▸ **Task prompt**:
Print every record exactly.

▸ **Recorded data**:
────────────────

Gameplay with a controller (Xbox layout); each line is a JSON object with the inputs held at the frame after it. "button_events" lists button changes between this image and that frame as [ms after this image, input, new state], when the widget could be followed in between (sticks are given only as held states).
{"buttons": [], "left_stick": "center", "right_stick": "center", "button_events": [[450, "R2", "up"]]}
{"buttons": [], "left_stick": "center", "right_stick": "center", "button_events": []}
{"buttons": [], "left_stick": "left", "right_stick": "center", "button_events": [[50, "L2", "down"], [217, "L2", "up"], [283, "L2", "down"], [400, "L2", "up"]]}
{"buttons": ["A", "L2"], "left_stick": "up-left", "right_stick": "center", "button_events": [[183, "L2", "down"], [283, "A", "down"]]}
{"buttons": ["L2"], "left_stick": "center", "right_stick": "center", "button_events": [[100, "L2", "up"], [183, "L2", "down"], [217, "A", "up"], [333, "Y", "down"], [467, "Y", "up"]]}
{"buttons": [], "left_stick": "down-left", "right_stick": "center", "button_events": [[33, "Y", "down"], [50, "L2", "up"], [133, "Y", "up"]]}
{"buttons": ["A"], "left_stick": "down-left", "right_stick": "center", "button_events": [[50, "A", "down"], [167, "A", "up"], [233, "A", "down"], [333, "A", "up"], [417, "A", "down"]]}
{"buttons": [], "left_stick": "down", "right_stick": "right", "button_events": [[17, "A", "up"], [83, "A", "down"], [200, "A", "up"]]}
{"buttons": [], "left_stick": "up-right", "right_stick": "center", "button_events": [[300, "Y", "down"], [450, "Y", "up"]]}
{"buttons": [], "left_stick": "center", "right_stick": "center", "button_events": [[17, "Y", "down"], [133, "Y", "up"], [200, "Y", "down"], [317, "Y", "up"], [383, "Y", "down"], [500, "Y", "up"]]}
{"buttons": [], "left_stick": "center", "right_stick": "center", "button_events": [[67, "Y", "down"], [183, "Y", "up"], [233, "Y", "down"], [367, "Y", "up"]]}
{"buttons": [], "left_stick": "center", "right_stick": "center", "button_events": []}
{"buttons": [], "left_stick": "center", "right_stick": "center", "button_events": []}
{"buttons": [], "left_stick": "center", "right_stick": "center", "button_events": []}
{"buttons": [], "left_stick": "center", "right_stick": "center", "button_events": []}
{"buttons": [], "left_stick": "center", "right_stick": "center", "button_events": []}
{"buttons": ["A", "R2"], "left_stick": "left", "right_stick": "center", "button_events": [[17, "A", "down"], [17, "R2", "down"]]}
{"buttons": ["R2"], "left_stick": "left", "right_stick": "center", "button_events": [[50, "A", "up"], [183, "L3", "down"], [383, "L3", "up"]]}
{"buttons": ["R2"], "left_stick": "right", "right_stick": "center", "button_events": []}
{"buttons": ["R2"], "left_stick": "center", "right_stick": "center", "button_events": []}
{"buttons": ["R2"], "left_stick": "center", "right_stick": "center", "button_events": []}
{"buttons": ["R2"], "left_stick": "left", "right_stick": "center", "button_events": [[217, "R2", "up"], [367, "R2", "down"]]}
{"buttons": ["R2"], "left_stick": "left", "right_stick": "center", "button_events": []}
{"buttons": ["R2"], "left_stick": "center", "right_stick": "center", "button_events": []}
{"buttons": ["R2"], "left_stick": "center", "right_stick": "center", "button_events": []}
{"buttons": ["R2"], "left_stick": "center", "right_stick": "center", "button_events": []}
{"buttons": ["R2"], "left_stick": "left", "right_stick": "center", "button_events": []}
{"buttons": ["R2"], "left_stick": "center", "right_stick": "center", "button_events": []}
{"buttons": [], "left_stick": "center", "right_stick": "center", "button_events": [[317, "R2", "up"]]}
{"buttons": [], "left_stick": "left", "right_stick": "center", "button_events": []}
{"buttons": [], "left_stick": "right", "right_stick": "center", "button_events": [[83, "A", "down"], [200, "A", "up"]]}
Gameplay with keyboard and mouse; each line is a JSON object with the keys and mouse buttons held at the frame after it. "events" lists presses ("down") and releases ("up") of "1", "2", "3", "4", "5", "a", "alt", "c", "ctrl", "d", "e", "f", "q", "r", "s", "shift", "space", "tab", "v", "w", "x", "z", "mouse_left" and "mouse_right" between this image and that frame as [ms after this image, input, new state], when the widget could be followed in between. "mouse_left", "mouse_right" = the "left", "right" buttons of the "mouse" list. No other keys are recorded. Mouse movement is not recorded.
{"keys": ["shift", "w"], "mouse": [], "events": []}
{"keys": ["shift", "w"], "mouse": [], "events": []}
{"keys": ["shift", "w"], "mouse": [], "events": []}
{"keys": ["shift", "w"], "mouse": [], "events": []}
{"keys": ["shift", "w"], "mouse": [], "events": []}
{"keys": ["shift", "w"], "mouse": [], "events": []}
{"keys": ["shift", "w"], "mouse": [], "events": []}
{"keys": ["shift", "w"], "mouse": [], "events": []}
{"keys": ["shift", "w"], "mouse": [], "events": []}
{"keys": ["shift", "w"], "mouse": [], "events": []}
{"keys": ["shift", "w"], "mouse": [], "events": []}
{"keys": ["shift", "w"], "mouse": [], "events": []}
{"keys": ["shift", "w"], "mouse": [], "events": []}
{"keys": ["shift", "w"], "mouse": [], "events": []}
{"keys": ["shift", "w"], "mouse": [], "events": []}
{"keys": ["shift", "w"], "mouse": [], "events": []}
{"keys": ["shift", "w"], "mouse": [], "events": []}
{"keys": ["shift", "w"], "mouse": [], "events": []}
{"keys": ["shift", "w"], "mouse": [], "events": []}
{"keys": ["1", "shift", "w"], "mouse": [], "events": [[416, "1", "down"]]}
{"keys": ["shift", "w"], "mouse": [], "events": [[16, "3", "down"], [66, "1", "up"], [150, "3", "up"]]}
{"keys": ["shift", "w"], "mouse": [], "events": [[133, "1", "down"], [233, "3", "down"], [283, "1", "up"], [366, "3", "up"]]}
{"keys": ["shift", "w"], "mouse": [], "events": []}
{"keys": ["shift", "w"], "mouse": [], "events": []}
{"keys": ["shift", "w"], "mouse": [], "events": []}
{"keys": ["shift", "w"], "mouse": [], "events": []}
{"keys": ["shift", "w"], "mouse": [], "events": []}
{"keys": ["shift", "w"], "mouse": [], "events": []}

────────────────

▸ **Result of the task**:
Gameplay with a controller (Xbox layout); each line is a JSON object with the inputs held at the frame after it. "button_events" lists button changes between this image and that frame as [ms after this image, input, new state], when the widget could be followed in between (sticks are given only as held states).
{"buttons": [], "left_stick": "center", "right_stick": "center", "button_events": [[450, "R2", "up"]]}
{"buttons": [], "left_stick": "center", "right_stick": "center", "button_events": []}
{"buttons": [], "left_stick": "left", "right_stick": "center", "button_events": [[50, "L2", "down"], [217, "L2", "up"], [283, "L2", "down"], [400, "L2", "up"]]}
{"buttons": ["A", "L2"], "left_stick": "up-left", "right_stick": "center", "button_events": [[183, "L2", "down"], [283, "A", "down"]]}
{"buttons": ["L2"], "left_stick": "center", "right_stick": "center", "button_events": [[100, "L2", "up"], [183, "L2", "down"], [217, "A", "up"], [333, "Y", "down"], [467, "Y", "up"]]}
{"buttons": [], "left_stick": "down-left", "right_stick": "center", "button_events": [[33, "Y", "down"], [50, "L2", "up"], [133, "Y", "up"]]}
{"buttons": ["A"], "left_stick": "down-left", "right_stick": "center", "button_events": [[50, "A", "down"], [167, "A", "up"], [233, "A", "down"], [333, "A", "up"], [417, "A", "down"]]}
{"buttons": [], "left_stick": "down", "right_stick": "right", "button_events": [[17, "A", "up"], [83, "A", "down"], [200, "A", "up"]]}
{"buttons": [], "left_stick": "up-right", "right_stick": "center", "button_events": [[300, "Y", "down"], [450, "Y", "up"]]}
{"buttons": [], "left_stick": "center", "right_stick": "center", "button_events": [[17, "Y", "down"], [133, "Y", "up"], [200, "Y", "down"], [317, "Y", "up"], [383, "Y", "down"], [500, "Y", "up"]]}
{"buttons": [], "left_stick": "center", "right_stick": "center", "button_events": [[67, "Y", "down"], [183, "Y", "up"], [233, "Y", "down"], [367, "Y", "up"]]}
{"buttons": [], "left_stick": "center", "right_stick": "center", "button_events": []}
{"buttons": [], "left_stick": "center", "right_stick": "center", "button_events": []}
{"buttons": [], "left_stick": "center", "right_stick": "center", "button_events": []}
{"buttons": [], "left_stick": "center", "right_stick": "center", "button_events": []}
{"buttons": [], "left_stick": "center", "right_stick": "center", "button_events": []}
{"buttons": ["A", "R2"], "left_stick": "left", "right_stick": "center", "button_events": [[17, "A", "down"], [17, "R2", "down"]]}
{"buttons": ["R2"], "left_stick": "left", "right_stick": "center", "button_events": [[50, "A", "up"], [183, "L3", "down"], [383, "L3", "up"]]}
{"buttons": ["R2"], "left_stick": "right", "right_stick": "center", "button_events": []}
{"buttons": ["R2"], "left_stick": "center", "right_stick": "center", "button_events": []}
{"buttons": ["R2"], "left_stick": "center", "right_stick": "center", "button_events": []}
{"buttons": ["R2"], "left_stick": "left", "right_stick": "center", "button_events": [[217, "R2", "up"], [367, "R2", "down"]]}
{"buttons": ["R2"], "left_stick": "left", "right_stick": "center", "button_events": []}
{"buttons": ["R2"], "left_stick": "center", "right_stick": "center", "button_events": []}
{"buttons": ["R2"], "left_stick": "center", "right_stick": "center", "button_events": []}
{"buttons": ["R2"], "left_stick": "center", "right_stick": "center", "button_events": []}
{"buttons": ["R2"], "left_stick": "left", "right_stick": "center", "button_events": []}
{"buttons": ["R2"], "left_stick": "center", "right_stick": "center", "button_events": []}
{"buttons": [], "left_stick": "center", "right_stick": "center", "button_events": [[317, "R2", "up"]]}
{"buttons": [], "left_stick": "left", "right_stick": "center", "button_events": []}
{"buttons": [], "left_stick": "right", "right_stick": "center", "button_events": [[83, "A", "down"], [200, "A", "up"]]}
Gameplay with keyboard and mouse; each line is a JSON object with the keys and mouse buttons held at the frame after it. "events" lists presses ("down") and releases ("up") of "1", "2", "3", "4", "5", "a", "alt", "c", "ctrl", "d", "e", "f", "q", "r", "s", "shift", "space", "tab", "v", "w", "x", "z", "mouse_left" and "mouse_right" between this image and that frame as [ms after this image, input, new state], when the widget could be followed in between. "mouse_left", "mouse_right" = the "left", "right" buttons of the "mouse" list. No other keys are recorded. Mouse movement is not recorded.
{"keys": ["shift", "w"], "mouse": [], "events": []}
{"keys": ["shift", "w"], "mouse": [], "events": []}
{"keys": ["shift", "w"], "mouse": [], "events": []}
{"keys": ["shift", "w"], "mouse": [], "events": []}
{"keys": ["shift", "w"], "mouse": [], "events": []}
{"keys": ["shift", "w"], "mouse": [], "events": []}
{"keys": ["shift", "w"], "mouse": [], "events": []}
{"keys": ["shift", "w"], "mouse": [], "events": []}
{"keys": ["shift", "w"], "mouse": [], "events": []}
{"keys": ["shift", "w"], "mouse": [], "events": []}
{"keys": ["shift", "w"], "mouse": [], "events": []}
{"keys": ["shift", "w"], "mouse": [], "events": []}
{"keys": ["shift", "w"], "mouse": [], "events": []}
{"keys": ["shift", "w"], "mouse": [], "events": []}
{"keys": ["shift", "w"], "mouse": [], "events": []}
{"keys": ["shift", "w"], "mouse": [], "events": []}
{"keys": ["shift", "w"], "mouse": [], "events": []}
{"keys": ["shift", "w"], "mouse": [], "events": []}
{"keys": ["shift", "w"], "mouse": [], "events": []}
{"keys": ["1", "shift", "w"], "mouse": [], "events": [[416, "1", "down"]]}
{"keys": ["shift", "w"], "mouse": [], "events": [[16, "3", "down"], [66, "1", "up"], [150, "3", "up"]]}
{"keys": ["shift", "w"], "mouse": [], "events": [[133, "1", "down"], [233, "3", "down"], [283, "1", "up"], [366, "3", "up"]]}
{"keys": ["shift", "w"], "mouse": [], "events": []}
{"keys": ["shift", "w"], "mouse": [], "events": []}
{"keys": ["shift", "w"], "mouse": [], "events": []}
{"keys": ["shift", "w"], "mouse": [], "events": []}
{"keys": ["shift", "w"], "mouse": [], "events": []}
{"keys": ["shift", "w"], "mouse": [], "events": []}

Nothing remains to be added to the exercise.